_Selected passage_

--- START ---

Over 2.8 million individuals are living with multiple sclerosis (MS) which occurs when the brain and spinal cord become damaged due to inflammation. Persons with MS (pwMS) experience various symptoms such as vision disturbance, cognitive dysfunction and problems with balance and mobility. Around 85% of pwMS experience unpredicted relapses of severe symptoms followed by remission for months to years and a small proportion have gradually worsening symptoms over time. Unfortunately, both forms eventually lead to permanent disability. We don’t know the exact causes for MS, but several genetic and lifestyle factors have been identified such as smoking, obesity, vitamin D levels, socioeconomic factors and also viruses. 

 

Autoimmune diseases occur when the body’s own immune system damages tissues leading to inflammation and, in the case of MS, the central nervous system is affected which causes neurological symptoms. In some autoimmune diseases, an initial infection may trigger the immune response that causes the damage and strong evidence supports a role for Epstein-Barr virus (EBV) in the development of MS.

--- END ---

_Entries provided_
--- START ---

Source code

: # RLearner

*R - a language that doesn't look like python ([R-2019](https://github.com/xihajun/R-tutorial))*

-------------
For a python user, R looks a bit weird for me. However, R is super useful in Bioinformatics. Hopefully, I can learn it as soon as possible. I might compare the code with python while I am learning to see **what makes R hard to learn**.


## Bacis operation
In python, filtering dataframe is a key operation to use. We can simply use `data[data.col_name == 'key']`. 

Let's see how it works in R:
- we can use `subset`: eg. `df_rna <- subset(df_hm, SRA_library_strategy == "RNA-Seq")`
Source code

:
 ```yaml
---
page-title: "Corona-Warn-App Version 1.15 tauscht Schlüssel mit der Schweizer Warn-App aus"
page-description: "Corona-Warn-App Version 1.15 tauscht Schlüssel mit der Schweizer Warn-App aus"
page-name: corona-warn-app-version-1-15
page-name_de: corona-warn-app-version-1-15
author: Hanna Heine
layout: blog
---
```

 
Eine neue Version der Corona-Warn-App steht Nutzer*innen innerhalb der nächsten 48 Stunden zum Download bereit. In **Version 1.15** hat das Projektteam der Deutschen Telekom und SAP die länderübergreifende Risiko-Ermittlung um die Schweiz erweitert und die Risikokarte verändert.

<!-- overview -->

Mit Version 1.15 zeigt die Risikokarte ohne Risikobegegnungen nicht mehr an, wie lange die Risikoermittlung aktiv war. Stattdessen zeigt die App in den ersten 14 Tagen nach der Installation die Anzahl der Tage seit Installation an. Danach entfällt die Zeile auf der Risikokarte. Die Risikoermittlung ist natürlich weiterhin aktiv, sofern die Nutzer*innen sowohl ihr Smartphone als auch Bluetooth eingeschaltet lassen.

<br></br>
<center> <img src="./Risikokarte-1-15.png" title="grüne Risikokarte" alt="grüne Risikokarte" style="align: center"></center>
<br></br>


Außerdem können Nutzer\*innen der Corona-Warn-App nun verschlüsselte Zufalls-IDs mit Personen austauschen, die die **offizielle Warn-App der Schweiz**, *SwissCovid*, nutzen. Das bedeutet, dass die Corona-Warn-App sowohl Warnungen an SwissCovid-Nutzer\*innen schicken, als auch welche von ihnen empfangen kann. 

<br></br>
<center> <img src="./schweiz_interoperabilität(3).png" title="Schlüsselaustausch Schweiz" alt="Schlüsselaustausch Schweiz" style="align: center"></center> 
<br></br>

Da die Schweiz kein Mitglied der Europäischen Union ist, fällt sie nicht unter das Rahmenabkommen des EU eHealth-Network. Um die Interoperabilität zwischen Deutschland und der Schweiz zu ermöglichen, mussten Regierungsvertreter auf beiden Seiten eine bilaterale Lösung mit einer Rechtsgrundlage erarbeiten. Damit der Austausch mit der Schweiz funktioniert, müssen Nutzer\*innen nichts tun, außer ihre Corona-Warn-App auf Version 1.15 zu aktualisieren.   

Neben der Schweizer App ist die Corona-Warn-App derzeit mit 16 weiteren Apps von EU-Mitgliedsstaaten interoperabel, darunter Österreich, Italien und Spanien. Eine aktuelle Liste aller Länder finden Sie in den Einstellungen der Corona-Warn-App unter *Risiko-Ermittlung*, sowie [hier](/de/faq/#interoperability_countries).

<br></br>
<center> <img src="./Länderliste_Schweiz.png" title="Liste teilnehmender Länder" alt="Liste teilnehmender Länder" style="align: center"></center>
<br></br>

--- END ---

_Exercise instructions_
1. In the multiple sclerosis text, about what share of people with MS have unpredicted relapses followed by remission?
2. Condense the paragraph of the multiple sclerosis text that begins "Over 2.8 million individuals" into a short bulleted list that keeps its main facts.
3. Pick up the multiple sclerosis text after its final sentence and continue it.

_Outputs for the tasks_
1. Around 85%.

2.
- More than 2.8 million people have MS, in which inflammation damages the brain and spinal cord.
- Symptoms include vision disturbance, cognitive dysfunction, and problems with balance and mobility.
- Around 85% have unpredicted relapses followed by remission lasting months to years. A small proportion get gradually worse over time.
- Both forms eventually lead to permanent disability.
- The exact causes are unknown. Identified factors include genetics, smoking, obesity, vitamin D levels, socioeconomic factors and viruses.

3.
EBV is the common cause of infectious mononucleosis – also called glandular fever or the “kissing disease” – and is the strongest known environmental risk factor linked to MS. Around 90% of adults become infected with EBV throughout their life yet only a small proportion develop the disease, and one particular study in 2022 showed that almost all pwMS acquire the virus at least 1 year before the disease onset. However, despite this link, we still do not know exactly how the virus may contribute to MS development and there are currently several theories. Due to the delay between EBV infection and MS onset, it is unlikely that the disease develops from uncontrolled infection (although this remains a possibility). Instead, we think that the immune response to EBV – which would normally fight EBV infection – may be damaging the brain in MS, and pwMS have altered immune responses to parts of the virus compared to healthy people. There is evidence that both T cells and antibodies are involved in disease, and we investigated how this might occur by studying patients from Sweden. 

 

In a recent study published in Science Advances, we investigated how the immune response to EBV may be different in pwMS by looking at the blood of 700 pwMS and 700 control subjects. We specifically looked at how two components of the immune system – called antibodies and T cells – response to EBV may differ. Antibodies are proteins produced by B cells of the immune system in response to infections, and similarly T cells act as soldiers of the immune system to remove infected cells from the body.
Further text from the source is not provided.